Task item> List, from the lines below, each one with "Left" in it.

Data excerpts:
((
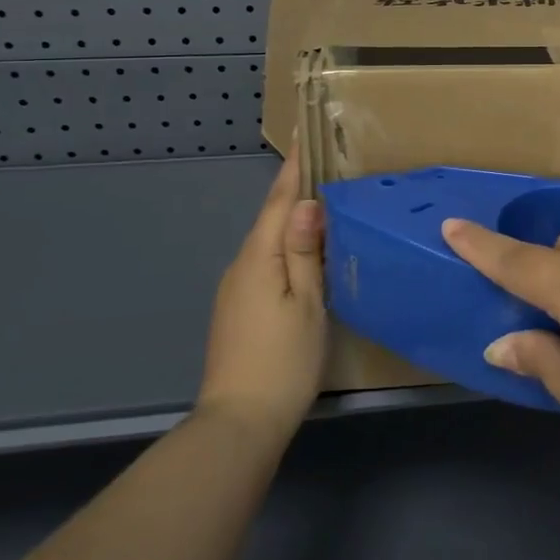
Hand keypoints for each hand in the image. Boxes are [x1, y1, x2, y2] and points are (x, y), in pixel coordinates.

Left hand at [199, 156, 327, 437]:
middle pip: (270, 219)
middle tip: (323, 166)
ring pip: (267, 243)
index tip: (303, 137)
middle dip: (293, 192)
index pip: (277, 203)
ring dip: (290, 221)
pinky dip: (284, 248)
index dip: (292, 170)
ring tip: (321, 204)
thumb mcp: (306, 303)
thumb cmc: (283, 360)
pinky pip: (264, 263)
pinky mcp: (238, 309)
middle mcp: (241, 267)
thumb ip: (304, 251)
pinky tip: (303, 253)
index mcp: (258, 259)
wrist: (240, 422)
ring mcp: (235, 290)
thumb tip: (306, 203)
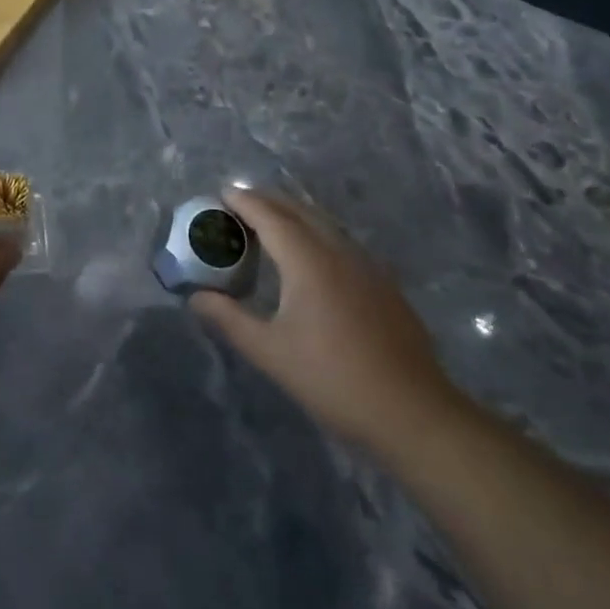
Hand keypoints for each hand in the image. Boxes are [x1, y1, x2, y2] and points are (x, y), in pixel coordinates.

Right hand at [190, 189, 461, 453]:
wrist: (413, 413)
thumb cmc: (333, 379)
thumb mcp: (270, 352)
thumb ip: (229, 319)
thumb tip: (196, 297)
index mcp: (308, 260)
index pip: (269, 215)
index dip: (244, 201)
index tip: (221, 194)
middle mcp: (338, 250)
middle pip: (298, 210)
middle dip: (266, 200)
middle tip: (238, 205)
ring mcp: (366, 265)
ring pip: (323, 223)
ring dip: (292, 215)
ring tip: (268, 224)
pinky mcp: (383, 283)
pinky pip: (341, 240)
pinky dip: (315, 233)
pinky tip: (310, 257)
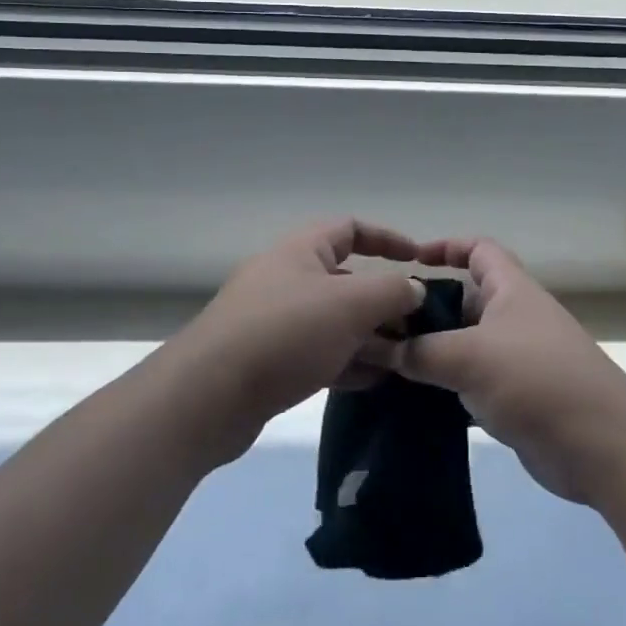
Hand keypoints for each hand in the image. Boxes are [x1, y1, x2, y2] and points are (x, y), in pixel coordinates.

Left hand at [169, 218, 423, 461]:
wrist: (207, 396)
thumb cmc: (285, 333)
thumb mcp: (350, 305)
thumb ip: (392, 291)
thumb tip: (414, 289)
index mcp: (301, 251)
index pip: (350, 228)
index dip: (387, 239)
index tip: (418, 259)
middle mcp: (286, 278)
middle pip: (345, 280)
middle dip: (383, 301)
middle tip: (417, 327)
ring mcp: (274, 321)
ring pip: (333, 321)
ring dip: (369, 337)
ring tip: (404, 361)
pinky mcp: (267, 361)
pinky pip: (317, 353)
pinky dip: (347, 362)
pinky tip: (373, 382)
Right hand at [388, 238, 625, 504]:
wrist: (601, 446)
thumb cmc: (535, 379)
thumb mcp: (469, 357)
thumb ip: (419, 351)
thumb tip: (375, 346)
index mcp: (511, 290)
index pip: (478, 250)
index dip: (446, 246)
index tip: (408, 261)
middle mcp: (514, 317)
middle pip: (464, 300)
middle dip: (425, 309)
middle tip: (381, 326)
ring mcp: (516, 360)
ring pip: (463, 345)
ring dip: (430, 352)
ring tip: (384, 365)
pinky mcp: (515, 398)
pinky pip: (471, 382)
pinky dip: (444, 387)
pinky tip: (412, 401)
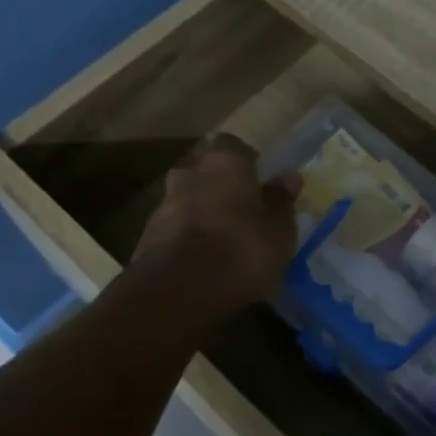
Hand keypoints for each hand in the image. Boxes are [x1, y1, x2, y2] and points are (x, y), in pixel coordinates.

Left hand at [134, 134, 301, 311]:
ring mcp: (163, 205)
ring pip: (186, 199)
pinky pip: (173, 229)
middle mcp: (189, 174)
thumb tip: (289, 177)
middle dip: (219, 184)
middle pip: (204, 170)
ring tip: (221, 237)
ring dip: (201, 211)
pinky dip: (186, 237)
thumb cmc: (242, 249)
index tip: (258, 178)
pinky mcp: (146, 237)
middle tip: (240, 206)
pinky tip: (201, 259)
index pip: (232, 144)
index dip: (245, 159)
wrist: (179, 291)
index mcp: (224, 163)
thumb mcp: (278, 230)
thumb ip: (281, 201)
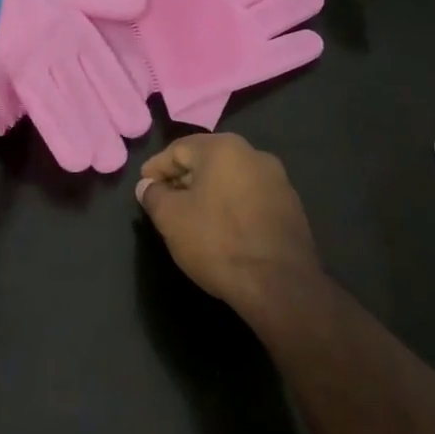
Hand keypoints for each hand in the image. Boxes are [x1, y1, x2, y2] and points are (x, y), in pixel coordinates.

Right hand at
))
Answer to this task>
Left hand at [199, 156, 327, 437]:
Left hand at [169, 218, 423, 461]:
Left hand at [134, 134, 301, 311]:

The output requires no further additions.